#### Passage
Annotating words for better specifying procs in Tcl9

jima 2014-02-19

Novem is already in the works. Many proposals boil around it.


Larry Smith Just for the sheer halibut, I'd like to put an oar into this fish pond. I've advocated before for using () for expressions arguing that use of the null array is a pathological one anyway and that breaking it and forcing a code cleanup might be a good idea in and of itself. That never seemed popular (to say the least from various feedbacks). The annotation idea is intriguing, but it is really a sort of tcl preprocessing concept wherein {} becomes something that itself need be executed before we know how to treat the following word. This idea seems backwards to me. Rather than putting a flag like {*} everywhere we want to have a list parsed for us, it makes much more sense to me to have the proc itself just know darn well it needs a list and Do The Right Thing (tm).

Jim went to using argument syntax for this task: proc foo { bar &grill } {} where the & prefix indicated a reference passed by name, something previous handled with upvar Doing The Right Thing. In many respects, this discussion boils down to that.

#### Records shown
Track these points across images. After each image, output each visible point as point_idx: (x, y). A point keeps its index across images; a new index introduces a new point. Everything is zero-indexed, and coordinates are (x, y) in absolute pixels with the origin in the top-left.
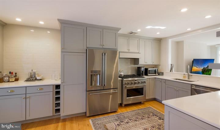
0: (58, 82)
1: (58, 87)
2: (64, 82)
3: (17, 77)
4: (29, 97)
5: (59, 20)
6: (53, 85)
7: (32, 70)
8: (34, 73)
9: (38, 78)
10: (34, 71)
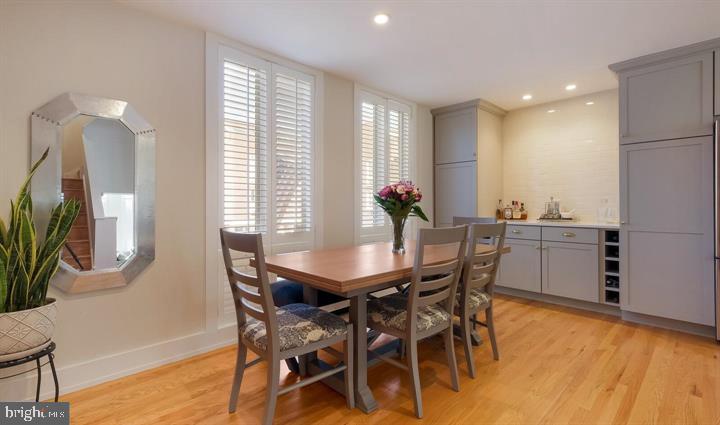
0: (614, 223)
1: (612, 235)
2: (629, 224)
3: (524, 212)
4: (548, 249)
5: (610, 67)
6: (599, 229)
7: (552, 198)
8: (557, 204)
9: (564, 215)
10: (554, 200)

#### Work instructions
- A) According to the Tcl9 annotation page, what prefix did Jim's argument syntax use to mark a reference passed by name?
- B) Resume the Tcl9 annotation page after its final sentence.

#### Activity answers
- A) The & prefix.

- B)
Just as an idea off the top of my head with no great amount of consideration, consider this: what if we a) don't make a distinction between a proc and a variable. Either one can be executed simply by calling it, so this is a distinction that makes no difference. Suppose further, that b) rather than using named arguments, we access args as a list, i.e. every proc is assumed to have an implicit arglist of {args}. We access them by way of lindex, or perhaps something shorter like $(0)..$(n).

Now, further suppose c) that we don't automatically evaluate recursively. In other words, a call of "foo [set x 1]" results in a call to foo with an arglist of {"[" "set" "x" "1" "]"}. Now, when we parse the arglist, foo itself has the option of spotting the "[" arg and concluding it has been handed an embedded expression, so it calls something like "eval 0" (which would mean something like "evaluate my args array starting from index 0." Said eval occurs, returning a new args array {"1"} (with the side effect of setting x to 1), and foo then finishes its' arg processing and proceeds to do its' thing and returns a result. The result could be returned evaluated or unevaluated. return -eval $x; versus just return $x. This gives us the TRAC equivalent of returning to the neutral string (result does not require re-evaluation) or to the active string (a Trampoline).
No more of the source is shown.